- Task requirements
Only one stretch of the data below is wanted: the lines from the one with "index mcp: (335, 161)" through the one with "wrist: (337, 185)", repeated exactly.

- Pixel coordinate listings
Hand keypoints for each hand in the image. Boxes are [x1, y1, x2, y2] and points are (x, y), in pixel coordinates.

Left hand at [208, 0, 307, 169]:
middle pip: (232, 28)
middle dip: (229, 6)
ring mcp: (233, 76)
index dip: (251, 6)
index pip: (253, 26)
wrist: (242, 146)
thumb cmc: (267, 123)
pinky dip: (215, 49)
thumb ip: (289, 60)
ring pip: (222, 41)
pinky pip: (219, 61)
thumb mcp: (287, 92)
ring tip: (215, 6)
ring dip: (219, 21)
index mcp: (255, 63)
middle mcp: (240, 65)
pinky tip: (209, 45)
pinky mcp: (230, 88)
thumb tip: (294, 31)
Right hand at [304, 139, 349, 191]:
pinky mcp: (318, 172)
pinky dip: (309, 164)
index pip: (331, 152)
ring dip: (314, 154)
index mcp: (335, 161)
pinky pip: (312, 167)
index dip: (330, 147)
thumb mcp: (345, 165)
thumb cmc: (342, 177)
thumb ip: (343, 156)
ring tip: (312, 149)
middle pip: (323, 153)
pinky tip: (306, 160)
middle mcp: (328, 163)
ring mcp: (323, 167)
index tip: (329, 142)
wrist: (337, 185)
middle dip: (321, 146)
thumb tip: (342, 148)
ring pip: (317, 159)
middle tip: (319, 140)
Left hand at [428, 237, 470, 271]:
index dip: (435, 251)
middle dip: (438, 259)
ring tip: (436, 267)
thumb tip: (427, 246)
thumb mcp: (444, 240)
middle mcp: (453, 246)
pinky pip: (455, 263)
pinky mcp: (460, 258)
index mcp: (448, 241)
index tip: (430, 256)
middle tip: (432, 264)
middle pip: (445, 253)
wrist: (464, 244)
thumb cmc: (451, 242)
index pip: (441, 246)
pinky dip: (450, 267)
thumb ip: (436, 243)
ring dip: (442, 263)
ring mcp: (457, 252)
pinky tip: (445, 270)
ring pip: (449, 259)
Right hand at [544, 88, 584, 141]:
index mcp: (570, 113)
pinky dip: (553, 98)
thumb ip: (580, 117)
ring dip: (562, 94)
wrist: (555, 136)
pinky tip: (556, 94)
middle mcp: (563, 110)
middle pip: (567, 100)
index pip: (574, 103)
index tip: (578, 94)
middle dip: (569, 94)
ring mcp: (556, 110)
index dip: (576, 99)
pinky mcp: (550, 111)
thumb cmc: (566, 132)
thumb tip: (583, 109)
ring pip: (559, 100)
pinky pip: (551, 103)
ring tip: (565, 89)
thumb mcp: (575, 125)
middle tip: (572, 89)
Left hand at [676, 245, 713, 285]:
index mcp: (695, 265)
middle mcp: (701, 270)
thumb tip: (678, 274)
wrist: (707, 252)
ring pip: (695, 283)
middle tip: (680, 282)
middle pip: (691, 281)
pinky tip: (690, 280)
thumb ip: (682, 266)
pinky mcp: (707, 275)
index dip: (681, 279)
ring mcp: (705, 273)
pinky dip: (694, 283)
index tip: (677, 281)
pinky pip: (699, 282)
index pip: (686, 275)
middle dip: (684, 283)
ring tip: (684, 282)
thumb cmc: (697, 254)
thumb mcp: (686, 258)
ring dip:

- Task result
index mcp: (335, 161)
pinky pip: (312, 167)
index dip: (330, 147)
thumb mcp: (345, 165)
thumb cmc: (342, 177)
thumb ip: (343, 156)
ring tip: (312, 149)
middle pip: (323, 153)
pinky tip: (306, 160)
middle mcp: (328, 163)
ring mcp: (323, 167)
index tip: (329, 142)
wrist: (337, 185)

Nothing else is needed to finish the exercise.